Getting dressed is a big deal at this age. It's actually faster for us to allow Otis to dress himself than to face his resistance to our help.
In the morning Otis takes off his pajamas, picks out his own clothes and gets dressed. He starts by picking out his shirt and puts it on.
His shirts are all hanging on his low hanger. His shorts, pants and pajamas are in the large white basket. His socks and underwear are in the metal buckets next to the basket.
He selects fresh underwear and puts them on. He selects some shorts. He wears this pair often as they are the easiest ones he has to put on and take off.
And then shoes. We peg them together to avoid him asking 'is this the wrong foot'! He will ask rather than put them on wrong. Otis has worn no other shoes than these sandals for a week. I will be reviewing them on the blog soon. They are handcrafted, comfortable and so easy for a toddler to put on and take off.
Then he declares he is 'ready!'.
If you are just getting started here are my tips!
Ensure clothes are easily accessible. Utilise low shelves and low hangers. Baskets and low drawers can be useful.

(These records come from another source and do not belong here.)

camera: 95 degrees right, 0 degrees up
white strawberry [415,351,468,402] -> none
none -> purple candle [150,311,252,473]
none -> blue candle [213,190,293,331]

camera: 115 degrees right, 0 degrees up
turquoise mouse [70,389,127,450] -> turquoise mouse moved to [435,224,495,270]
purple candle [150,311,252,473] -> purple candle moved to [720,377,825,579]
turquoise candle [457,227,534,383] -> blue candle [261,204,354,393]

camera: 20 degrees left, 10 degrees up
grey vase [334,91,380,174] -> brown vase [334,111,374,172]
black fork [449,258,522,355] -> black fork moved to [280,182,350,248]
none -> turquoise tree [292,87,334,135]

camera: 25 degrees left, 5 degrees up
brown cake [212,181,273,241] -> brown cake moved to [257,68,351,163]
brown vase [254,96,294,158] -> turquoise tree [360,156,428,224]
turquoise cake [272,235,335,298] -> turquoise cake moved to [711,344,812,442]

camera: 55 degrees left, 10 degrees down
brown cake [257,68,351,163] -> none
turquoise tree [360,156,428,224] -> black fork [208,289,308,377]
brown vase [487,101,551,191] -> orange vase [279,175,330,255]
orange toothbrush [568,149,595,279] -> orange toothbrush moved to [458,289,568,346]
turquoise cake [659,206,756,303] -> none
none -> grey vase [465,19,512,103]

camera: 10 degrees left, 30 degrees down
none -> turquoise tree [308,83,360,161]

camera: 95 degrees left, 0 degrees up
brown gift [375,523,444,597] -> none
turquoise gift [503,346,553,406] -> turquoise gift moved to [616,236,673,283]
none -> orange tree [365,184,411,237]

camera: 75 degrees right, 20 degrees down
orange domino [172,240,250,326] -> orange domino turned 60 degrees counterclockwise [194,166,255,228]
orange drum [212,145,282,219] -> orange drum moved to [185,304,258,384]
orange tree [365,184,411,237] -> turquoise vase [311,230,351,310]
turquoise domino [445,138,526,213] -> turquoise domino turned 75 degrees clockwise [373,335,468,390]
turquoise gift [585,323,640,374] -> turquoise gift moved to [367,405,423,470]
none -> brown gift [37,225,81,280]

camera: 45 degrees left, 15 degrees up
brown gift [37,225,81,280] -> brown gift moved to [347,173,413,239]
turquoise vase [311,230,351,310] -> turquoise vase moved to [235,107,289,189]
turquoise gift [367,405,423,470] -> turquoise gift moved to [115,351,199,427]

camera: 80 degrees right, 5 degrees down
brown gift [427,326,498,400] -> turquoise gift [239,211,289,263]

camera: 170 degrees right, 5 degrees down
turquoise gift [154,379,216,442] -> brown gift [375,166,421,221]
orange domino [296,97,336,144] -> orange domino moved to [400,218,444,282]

Allow access to a reasonable amount of clothing, not too many. It's unreasonable to expect a child to maintain order when there are excess clothes.
Leave the child plenty of time to get dressed, don't rush. The child will lose confidence if rushed or if you take over the dressing while they are in progress.
Encourage independence. Often once Otis gets started I leave the room so he will do as much as possible without relying on me for help. If they ask for help, do as little as possible, for example show them the arm hole, don't give up and start dressing them yourself.
Give child friendly options and set the child up for success. Buttons and zippers are often too difficult for a toddler, elastic waists are excellent.
Only present reasonable options (don't put out clothes you don't want them to wear) and increase the options as the child gets older.
If the child dresses unreasonably suggest a jumper/warmer clothing, take them outside and if necessary pack a jumper/warmer clothing if going out. Teach responsibility.
As the child gets older (two is a perfect time for this) have them put out their laundry on wash day and allow them to assist in washing/hanging/pegging and putting away their own clothes.
Encouraging the child to dress themselves is worth it in the end. It may take longer initially but the more they do it the quicker they will become. Self dressing encourages the child to take care of their own clothing, coordination, concentration and independence. It increases body awareness and sense of self.
It's also never too late to teach your child to self dress. Otis took ages before he could put on his shoes himself and still needs help on occassion getting his arms and legs into the right holes and putting his clothes on the right way!